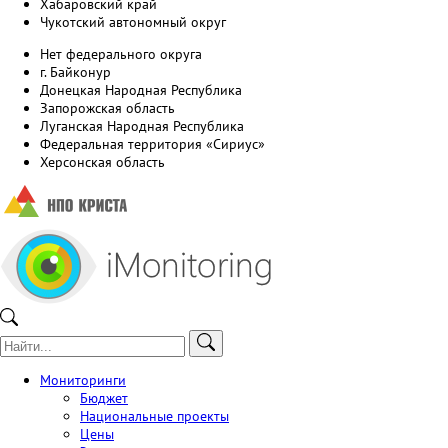
Хабаровский край
Чукотский автономный округ
Нет федерального округа
г. Байконур
Донецкая Народная Республика
Запорожская область
Луганская Народная Республика
Федеральная территория «Сириус»
Херсонская область
Мониторинги
Бюджет
Национальные проекты
Цены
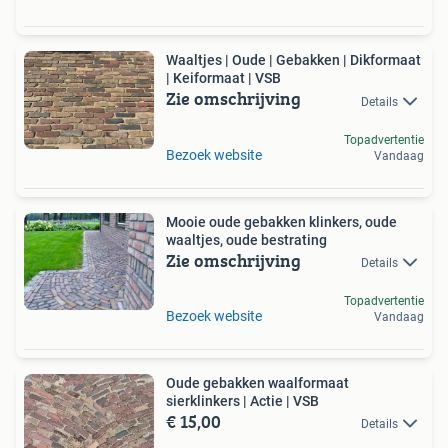
Waaltjes | Oude | Gebakken | Dikformaat
| Keiformaat | VSB
Zie omschrijving
Details
Topadvertentie
Bezoek website
Vandaag
Mooie oude gebakken klinkers, oude
waaltjes, oude bestrating
Zie omschrijving
Details
Topadvertentie
Bezoek website
Vandaag
Oude gebakken waalformaat
sierklinkers | Actie | VSB
€ 15,00
Details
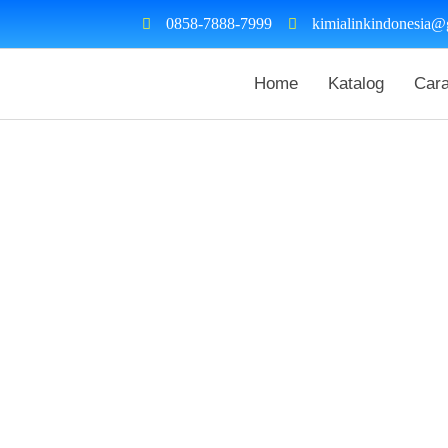
0858-7888-7999
kimialinkindonesia@
Home
Katalog
Car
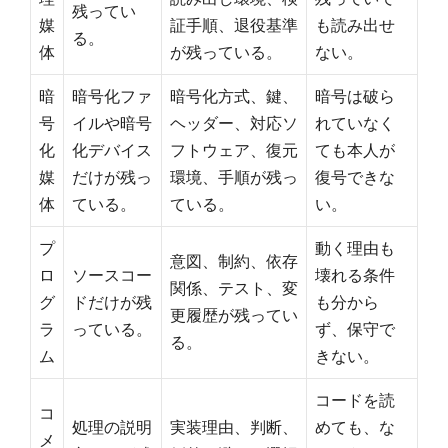
残ってい
媒
証手順、退役基準
も読み出せ
る。
体
が残っている。
ない。
暗
暗号化ファ
暗号化方式、鍵、
暗号は破ら
号
イルや暗号
ヘッダー、対応ソ
れていなく
化
化デバイス
フトウェア、復元
ても本人が
媒
だけが残っ
環境、手順が残っ
復号できな
体
ている。
ている。
い。
プ
動く理由も
意図、制約、依存
ロ
ソースコー
壊れる条件
関係、テスト、変
グ
ドだけが残
も分から
更履歴が残ってい
ラ
っている。
ず、保守で
る。
ム
きない。
コードを読
コ
処理の説明
実装理由、判断、
めても、な
メ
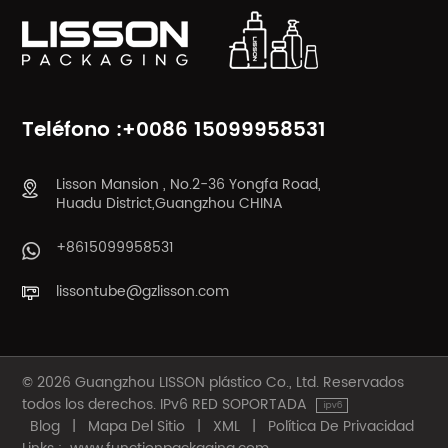
Teléfono :+0086 15099958531
Lisson Mansion , No.2-36 Yongfa Road,
Huadu District,Guangzhou CHINA
+8615099958531
lissontube@gzlisson.com
© 2026 Guangzhou LISSON plástico Co., Ltd. Reservados
todos los derechos. IPv6 RED SOPORTADA
Blog
|
Mapa Del Sitio
|
XML
|
Política De Privacidad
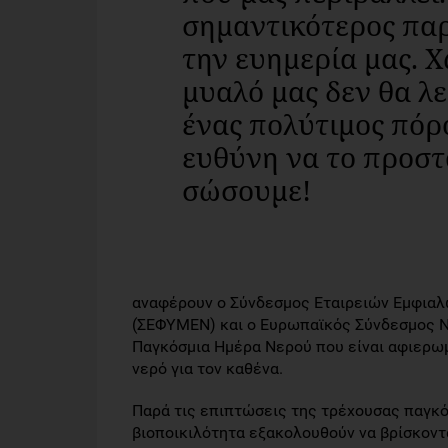
σημαντικότερος παρα
την ευημερία μας. Χω
μυαλό μας δεν θα λε
ένας πολύτιμος πόρ
ευθύνη να το προστ
σώσουμε!
αναφέρουν ο Σύνδεσμος Εταιρειών Εμφιαλ
(ΣΕΦΥΜΕΝ) και ο Ευρωπαϊκός Σύνδεσμος N
Παγκόσμια Ημέρα Νερού που είναι αφιερωμε
νερό για τον καθένα.
Παρά τις επιπτώσεις της τρέχουσας παγκό
βιοποικιλότητα εξακολουθούν να βρίσκοντ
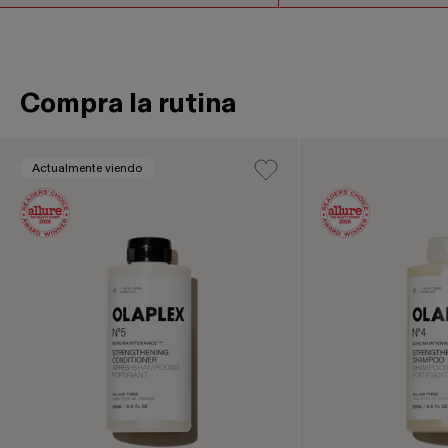
Compra la rutina
Se trata de un carrusel de productos. Utiliza los botones
Actualmente viendo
*-*-*
> EXERCISE:
Go through the records above and write out every line exactly, passing over the pictures.

> WRITTEN SOLUTION:
Хабаровский край
Чукотский автономный округ
Нет федерального округа
г. Байконур
Донецкая Народная Республика
Запорожская область
Луганская Народная Республика
Федеральная территория «Сириус»
Херсонская область
Мониторинги
Бюджет
Национальные проекты
Цены
Waaltjes | Oude | Gebakken | Dikformaat
| Keiformaat | VSB
Zie omschrijving
Details
Topadvertentie
Bezoek website
Vandaag
Mooie oude gebakken klinkers, oude
waaltjes, oude bestrating
Zie omschrijving
Details
Topadvertentie
Bezoek website
Vandaag
Oude gebakken waalformaat
sierklinkers | Actie | VSB
€ 15,00
Details
0858-7888-7999
kimialinkindonesia@
Home
Katalog
Car
残ってい
媒
証手順、退役基準
も読み出せ
る。
体
が残っている。
ない。
暗
暗号化ファ
暗号化方式、鍵、
暗号は破ら
号
イルや暗号
ヘッダー、対応ソ
れていなく
化
化デバイス
フトウェア、復元
ても本人が
媒
だけが残っ
環境、手順が残っ
復号できな
体
ている。
ている。
い。
プ
動く理由も
意図、制約、依存
ロ
ソースコー
壊れる条件
関係、テスト、変
グ
ドだけが残
も分から
更履歴が残ってい
ラ
っている。
ず、保守で
る。
ム
きない。
コードを読
コ
処理の説明
実装理由、判断、
めても、な
メ
Teléfono :+0086 15099958531
Lisson Mansion , No.2-36 Yongfa Road,
Huadu District,Guangzhou CHINA
+8615099958531
lissontube@gzlisson.com
© 2026 Guangzhou LISSON plástico Co., Ltd. Reservados
todos los derechos. IPv6 RED SOPORTADA
Blog
|
Mapa Del Sitio
|
XML
|
Política De Privacidad
σημαντικότερος παρα
την ευημερία μας. Χω
μυαλό μας δεν θα λε
ένας πολύτιμος πόρ
ευθύνη να το προστ
σώσουμε!
αναφέρουν ο Σύνδεσμος Εταιρειών Εμφιαλ
(ΣΕΦΥΜΕΝ) και ο Ευρωπαϊκός Σύνδεσμος N
Παγκόσμια Ημέρα Νερού που είναι αφιερωμε
νερό για τον καθένα.
Παρά τις επιπτώσεις της τρέχουσας παγκό
βιοποικιλότητα εξακολουθούν να βρίσκοντ
Compra la rutina
Se trata de un carrusel de productos. Utiliza los botones
Actualmente viendo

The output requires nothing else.